## Given information
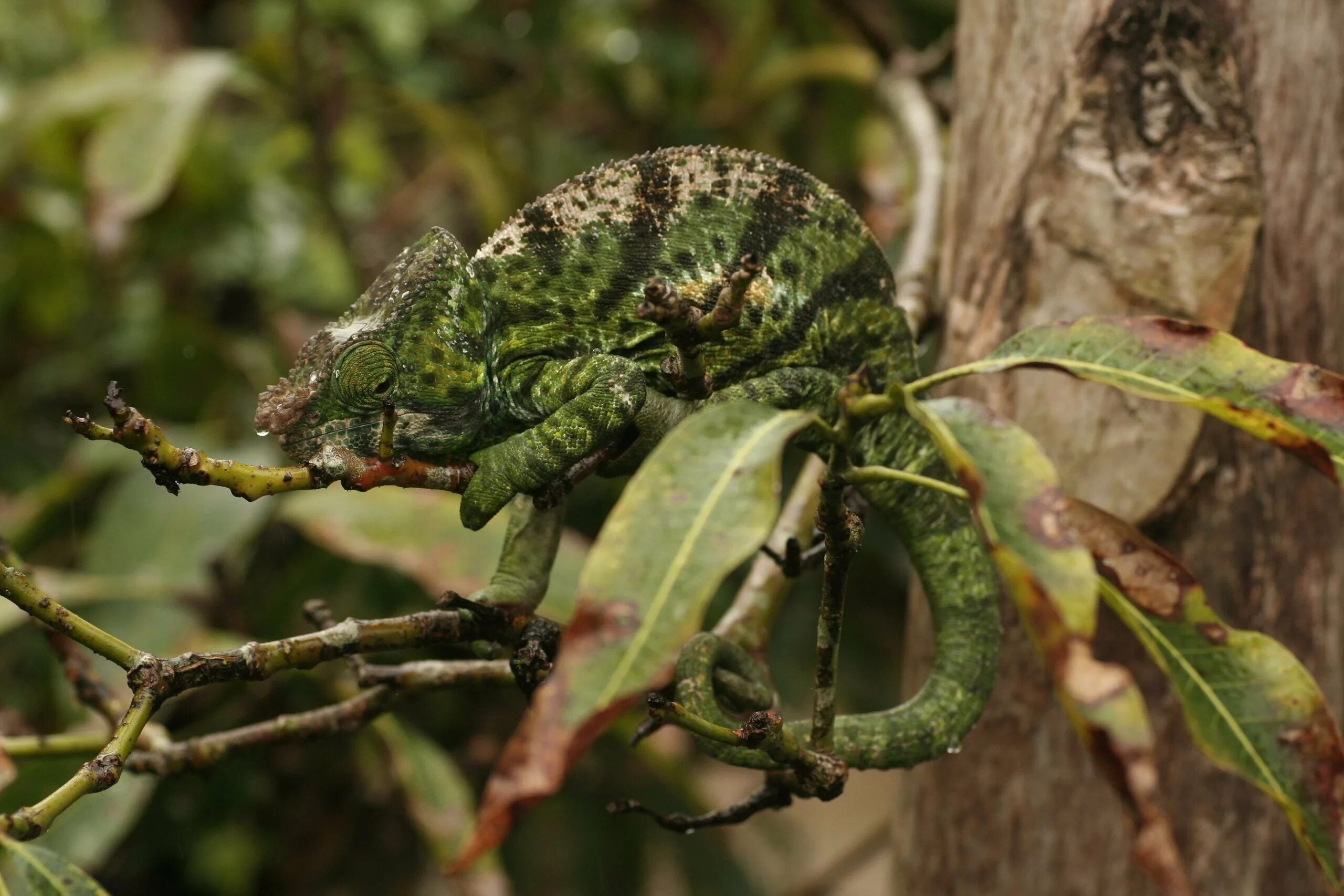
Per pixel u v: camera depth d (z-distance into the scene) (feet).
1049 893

--

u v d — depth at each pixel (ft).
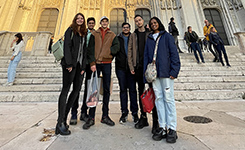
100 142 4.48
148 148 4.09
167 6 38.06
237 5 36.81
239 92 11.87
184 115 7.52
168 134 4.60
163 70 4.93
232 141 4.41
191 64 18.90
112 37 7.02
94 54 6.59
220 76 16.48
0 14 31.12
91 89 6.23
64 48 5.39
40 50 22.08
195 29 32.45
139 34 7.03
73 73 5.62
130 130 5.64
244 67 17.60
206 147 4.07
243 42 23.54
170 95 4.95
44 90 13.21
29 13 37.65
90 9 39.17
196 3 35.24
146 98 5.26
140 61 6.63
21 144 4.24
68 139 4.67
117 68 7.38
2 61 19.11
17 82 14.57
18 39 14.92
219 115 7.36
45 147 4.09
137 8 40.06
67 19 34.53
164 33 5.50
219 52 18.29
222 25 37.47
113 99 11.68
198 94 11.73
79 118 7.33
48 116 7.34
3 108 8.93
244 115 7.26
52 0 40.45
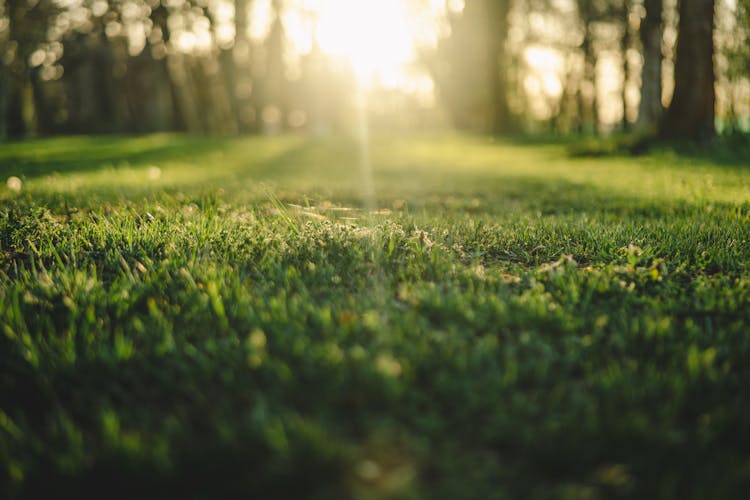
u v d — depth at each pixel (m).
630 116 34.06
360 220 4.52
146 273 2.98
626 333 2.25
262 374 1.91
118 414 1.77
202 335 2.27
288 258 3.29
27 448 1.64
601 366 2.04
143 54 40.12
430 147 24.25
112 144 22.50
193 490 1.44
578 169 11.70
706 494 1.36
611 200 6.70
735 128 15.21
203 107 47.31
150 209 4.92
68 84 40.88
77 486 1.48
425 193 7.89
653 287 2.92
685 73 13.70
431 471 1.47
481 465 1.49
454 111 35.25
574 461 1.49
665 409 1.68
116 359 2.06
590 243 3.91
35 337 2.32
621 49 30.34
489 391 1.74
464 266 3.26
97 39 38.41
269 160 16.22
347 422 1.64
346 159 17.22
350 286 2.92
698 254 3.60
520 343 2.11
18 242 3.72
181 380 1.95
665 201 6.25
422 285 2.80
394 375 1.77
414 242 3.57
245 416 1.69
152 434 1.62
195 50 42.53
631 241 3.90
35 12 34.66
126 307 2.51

## Task statement
Give, as a single number, the count of lines in the material above that contain the string "each".

## Output below
2